• _PROBLEM REQUIREMENTS_
Count the lines below that contain the string "Русский", and reply with only that number.

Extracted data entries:
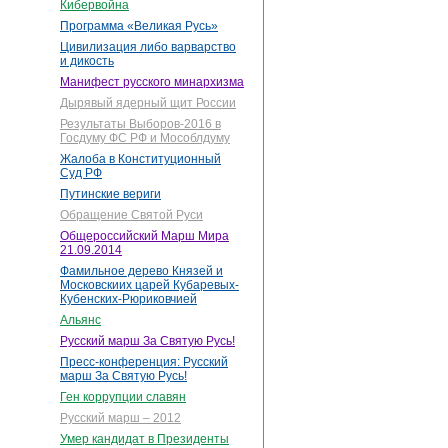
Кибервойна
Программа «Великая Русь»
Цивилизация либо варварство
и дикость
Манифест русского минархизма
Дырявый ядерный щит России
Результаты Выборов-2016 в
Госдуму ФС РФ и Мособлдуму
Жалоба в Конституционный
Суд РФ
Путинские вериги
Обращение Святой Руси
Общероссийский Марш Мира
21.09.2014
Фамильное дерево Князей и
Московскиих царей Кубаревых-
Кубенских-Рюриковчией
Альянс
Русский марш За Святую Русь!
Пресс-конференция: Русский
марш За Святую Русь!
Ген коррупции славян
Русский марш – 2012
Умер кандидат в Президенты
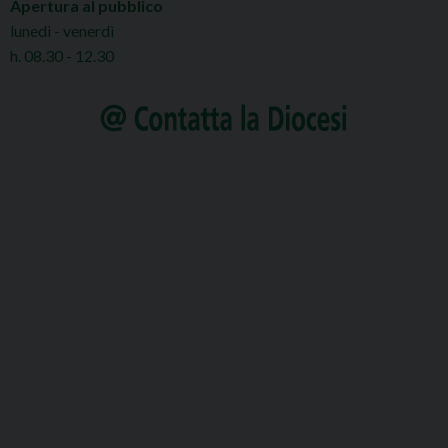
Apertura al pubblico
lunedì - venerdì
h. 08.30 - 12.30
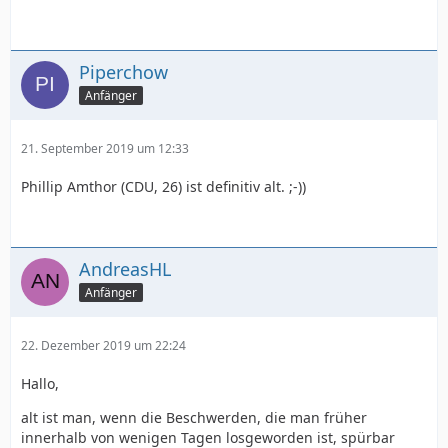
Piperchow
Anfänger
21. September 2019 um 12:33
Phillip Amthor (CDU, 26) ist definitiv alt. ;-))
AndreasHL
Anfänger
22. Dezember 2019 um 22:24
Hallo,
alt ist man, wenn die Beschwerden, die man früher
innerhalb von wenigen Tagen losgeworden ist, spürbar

--

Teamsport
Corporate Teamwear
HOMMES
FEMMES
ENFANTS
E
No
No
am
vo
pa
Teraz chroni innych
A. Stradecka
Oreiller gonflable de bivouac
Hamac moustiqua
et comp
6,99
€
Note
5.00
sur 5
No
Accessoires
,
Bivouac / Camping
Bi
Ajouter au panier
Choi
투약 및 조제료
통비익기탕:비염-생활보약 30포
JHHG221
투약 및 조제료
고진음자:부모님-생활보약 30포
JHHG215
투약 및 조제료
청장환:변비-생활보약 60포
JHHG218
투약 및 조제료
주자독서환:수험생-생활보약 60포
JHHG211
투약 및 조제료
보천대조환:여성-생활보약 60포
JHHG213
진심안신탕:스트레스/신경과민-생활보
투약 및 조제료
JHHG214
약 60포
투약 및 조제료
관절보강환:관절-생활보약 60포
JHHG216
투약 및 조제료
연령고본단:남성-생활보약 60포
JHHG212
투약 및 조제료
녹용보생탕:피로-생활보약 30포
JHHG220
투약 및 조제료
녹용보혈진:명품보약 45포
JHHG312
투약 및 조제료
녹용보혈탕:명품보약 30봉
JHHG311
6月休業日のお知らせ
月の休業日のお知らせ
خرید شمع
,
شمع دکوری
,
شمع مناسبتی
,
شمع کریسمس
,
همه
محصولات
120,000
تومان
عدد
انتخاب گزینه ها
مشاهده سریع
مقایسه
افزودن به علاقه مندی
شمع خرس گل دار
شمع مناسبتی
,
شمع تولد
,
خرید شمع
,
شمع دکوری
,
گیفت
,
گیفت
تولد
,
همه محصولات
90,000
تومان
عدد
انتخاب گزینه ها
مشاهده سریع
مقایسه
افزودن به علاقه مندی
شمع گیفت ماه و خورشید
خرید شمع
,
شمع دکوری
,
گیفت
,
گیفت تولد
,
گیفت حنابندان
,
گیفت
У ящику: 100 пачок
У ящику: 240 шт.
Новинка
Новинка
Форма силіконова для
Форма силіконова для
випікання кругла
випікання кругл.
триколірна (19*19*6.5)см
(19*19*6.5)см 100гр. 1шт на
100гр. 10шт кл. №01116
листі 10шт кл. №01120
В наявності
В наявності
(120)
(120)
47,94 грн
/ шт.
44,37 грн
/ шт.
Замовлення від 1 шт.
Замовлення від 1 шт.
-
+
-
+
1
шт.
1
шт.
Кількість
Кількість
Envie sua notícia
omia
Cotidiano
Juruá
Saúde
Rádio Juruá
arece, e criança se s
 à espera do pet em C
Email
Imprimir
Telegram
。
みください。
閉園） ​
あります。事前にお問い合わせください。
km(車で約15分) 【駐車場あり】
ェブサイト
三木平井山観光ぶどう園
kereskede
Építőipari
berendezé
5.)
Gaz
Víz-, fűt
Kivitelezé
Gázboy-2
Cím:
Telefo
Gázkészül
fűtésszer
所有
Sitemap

--

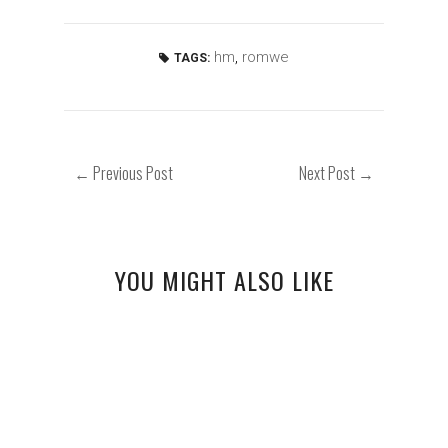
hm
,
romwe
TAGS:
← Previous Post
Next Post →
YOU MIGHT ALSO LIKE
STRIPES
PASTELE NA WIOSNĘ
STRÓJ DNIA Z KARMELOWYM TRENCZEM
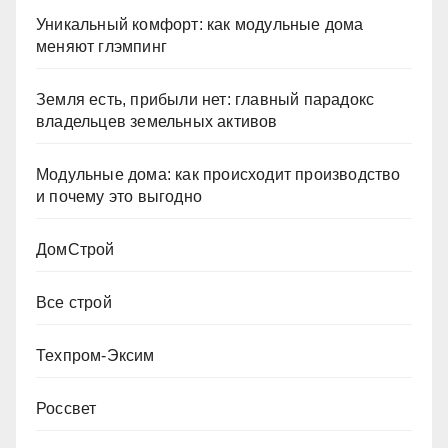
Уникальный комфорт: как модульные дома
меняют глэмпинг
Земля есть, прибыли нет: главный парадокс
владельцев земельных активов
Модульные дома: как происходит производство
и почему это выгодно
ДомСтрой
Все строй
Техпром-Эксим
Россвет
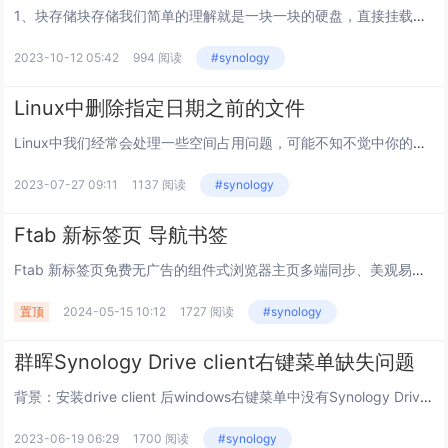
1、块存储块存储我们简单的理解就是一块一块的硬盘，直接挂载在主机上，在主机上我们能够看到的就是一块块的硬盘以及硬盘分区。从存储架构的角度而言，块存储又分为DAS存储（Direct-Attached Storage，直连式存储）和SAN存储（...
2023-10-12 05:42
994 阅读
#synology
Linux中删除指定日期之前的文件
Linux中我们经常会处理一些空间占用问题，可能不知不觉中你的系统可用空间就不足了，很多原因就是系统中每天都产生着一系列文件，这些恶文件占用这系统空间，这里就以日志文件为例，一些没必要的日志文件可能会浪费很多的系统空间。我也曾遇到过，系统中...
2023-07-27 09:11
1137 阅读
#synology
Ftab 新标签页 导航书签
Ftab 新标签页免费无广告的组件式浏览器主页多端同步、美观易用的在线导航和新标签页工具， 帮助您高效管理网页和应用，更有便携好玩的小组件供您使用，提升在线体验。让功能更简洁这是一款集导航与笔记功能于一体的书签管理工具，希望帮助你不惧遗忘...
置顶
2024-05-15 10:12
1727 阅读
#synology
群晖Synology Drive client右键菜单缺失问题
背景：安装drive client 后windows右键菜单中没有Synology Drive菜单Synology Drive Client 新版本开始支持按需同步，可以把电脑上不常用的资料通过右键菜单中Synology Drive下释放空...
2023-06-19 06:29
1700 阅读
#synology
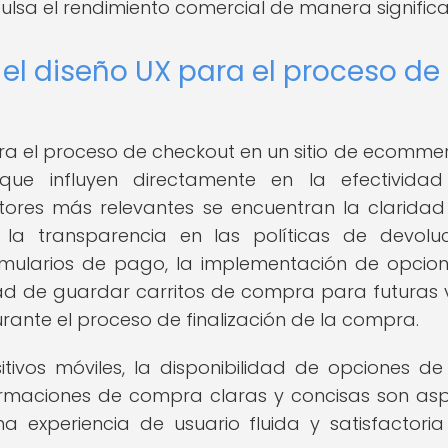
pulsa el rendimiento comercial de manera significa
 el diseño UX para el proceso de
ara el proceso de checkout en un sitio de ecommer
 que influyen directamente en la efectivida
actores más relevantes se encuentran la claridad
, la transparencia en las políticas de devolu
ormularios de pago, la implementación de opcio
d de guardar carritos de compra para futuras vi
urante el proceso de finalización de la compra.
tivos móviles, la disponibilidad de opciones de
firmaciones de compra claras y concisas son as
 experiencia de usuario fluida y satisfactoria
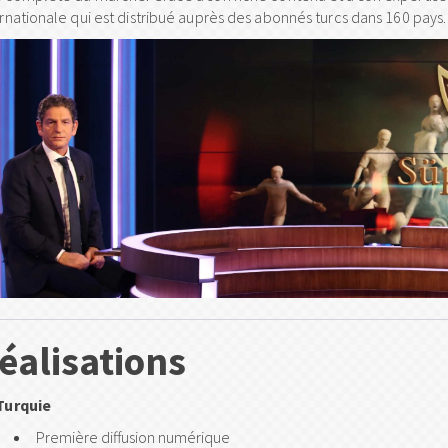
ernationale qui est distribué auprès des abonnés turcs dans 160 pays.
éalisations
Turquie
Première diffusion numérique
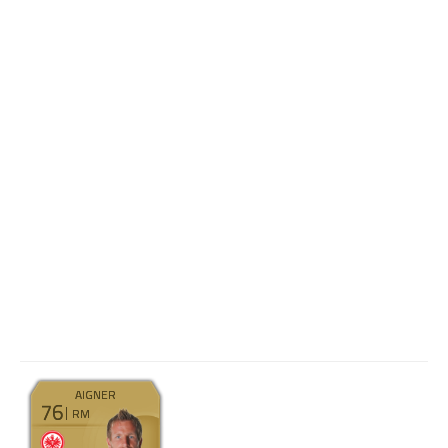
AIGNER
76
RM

• _RESPONSE BOX_
3